§ THE TASK
Repeat the rows below from their first line through the line containing "order: Polypodiales", with both of those lines included.

[Stored data entries]

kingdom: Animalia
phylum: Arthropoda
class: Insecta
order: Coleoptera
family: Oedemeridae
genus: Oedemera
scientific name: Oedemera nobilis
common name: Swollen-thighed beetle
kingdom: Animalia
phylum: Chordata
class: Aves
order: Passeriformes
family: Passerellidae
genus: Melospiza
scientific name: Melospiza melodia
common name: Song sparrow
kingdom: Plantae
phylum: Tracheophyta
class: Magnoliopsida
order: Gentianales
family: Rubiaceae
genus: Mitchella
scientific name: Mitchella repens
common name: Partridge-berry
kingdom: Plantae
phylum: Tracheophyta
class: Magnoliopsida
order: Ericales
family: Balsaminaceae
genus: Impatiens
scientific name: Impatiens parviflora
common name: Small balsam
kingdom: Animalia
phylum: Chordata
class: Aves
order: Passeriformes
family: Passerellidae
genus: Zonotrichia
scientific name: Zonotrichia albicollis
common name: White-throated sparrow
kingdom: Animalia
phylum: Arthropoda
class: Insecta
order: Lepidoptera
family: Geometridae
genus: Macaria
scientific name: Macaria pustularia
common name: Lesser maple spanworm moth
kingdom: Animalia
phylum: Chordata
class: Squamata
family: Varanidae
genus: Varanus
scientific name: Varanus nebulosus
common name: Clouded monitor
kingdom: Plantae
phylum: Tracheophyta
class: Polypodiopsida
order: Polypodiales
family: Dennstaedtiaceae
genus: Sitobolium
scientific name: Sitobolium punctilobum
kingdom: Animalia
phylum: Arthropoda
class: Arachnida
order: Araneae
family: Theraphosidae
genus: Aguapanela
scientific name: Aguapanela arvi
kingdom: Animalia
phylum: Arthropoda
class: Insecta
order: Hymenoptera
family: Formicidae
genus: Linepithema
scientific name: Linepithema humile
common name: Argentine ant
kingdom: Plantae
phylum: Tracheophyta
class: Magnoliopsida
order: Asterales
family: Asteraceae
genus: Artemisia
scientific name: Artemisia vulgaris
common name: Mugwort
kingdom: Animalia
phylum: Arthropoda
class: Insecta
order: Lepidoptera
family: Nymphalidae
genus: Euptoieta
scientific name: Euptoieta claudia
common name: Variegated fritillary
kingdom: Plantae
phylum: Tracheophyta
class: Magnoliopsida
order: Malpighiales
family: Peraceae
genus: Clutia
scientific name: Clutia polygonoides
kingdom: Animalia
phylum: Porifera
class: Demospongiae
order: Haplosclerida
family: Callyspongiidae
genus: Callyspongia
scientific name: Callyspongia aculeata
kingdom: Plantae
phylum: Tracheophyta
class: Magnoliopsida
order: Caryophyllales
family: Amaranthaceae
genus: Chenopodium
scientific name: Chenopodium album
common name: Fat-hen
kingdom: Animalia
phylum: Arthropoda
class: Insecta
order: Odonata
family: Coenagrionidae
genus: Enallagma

§ SOLUTION FOR THIS TASK
kingdom: Animalia
phylum: Arthropoda
class: Insecta
order: Coleoptera
family: Oedemeridae
genus: Oedemera
scientific name: Oedemera nobilis
common name: Swollen-thighed beetle
kingdom: Animalia
phylum: Chordata
class: Aves
order: Passeriformes
family: Passerellidae
genus: Melospiza
scientific name: Melospiza melodia
common name: Song sparrow
kingdom: Plantae
phylum: Tracheophyta
class: Magnoliopsida
order: Gentianales
family: Rubiaceae
genus: Mitchella
scientific name: Mitchella repens
common name: Partridge-berry
kingdom: Plantae
phylum: Tracheophyta
class: Magnoliopsida
order: Ericales
family: Balsaminaceae
genus: Impatiens
scientific name: Impatiens parviflora
common name: Small balsam
kingdom: Animalia
phylum: Chordata
class: Aves
order: Passeriformes
family: Passerellidae
genus: Zonotrichia
scientific name: Zonotrichia albicollis
common name: White-throated sparrow
kingdom: Animalia
phylum: Arthropoda
class: Insecta
order: Lepidoptera
family: Geometridae
genus: Macaria
scientific name: Macaria pustularia
common name: Lesser maple spanworm moth
kingdom: Animalia
phylum: Chordata
class: Squamata
family: Varanidae
genus: Varanus
scientific name: Varanus nebulosus
common name: Clouded monitor
kingdom: Plantae
phylum: Tracheophyta
class: Polypodiopsida
order: Polypodiales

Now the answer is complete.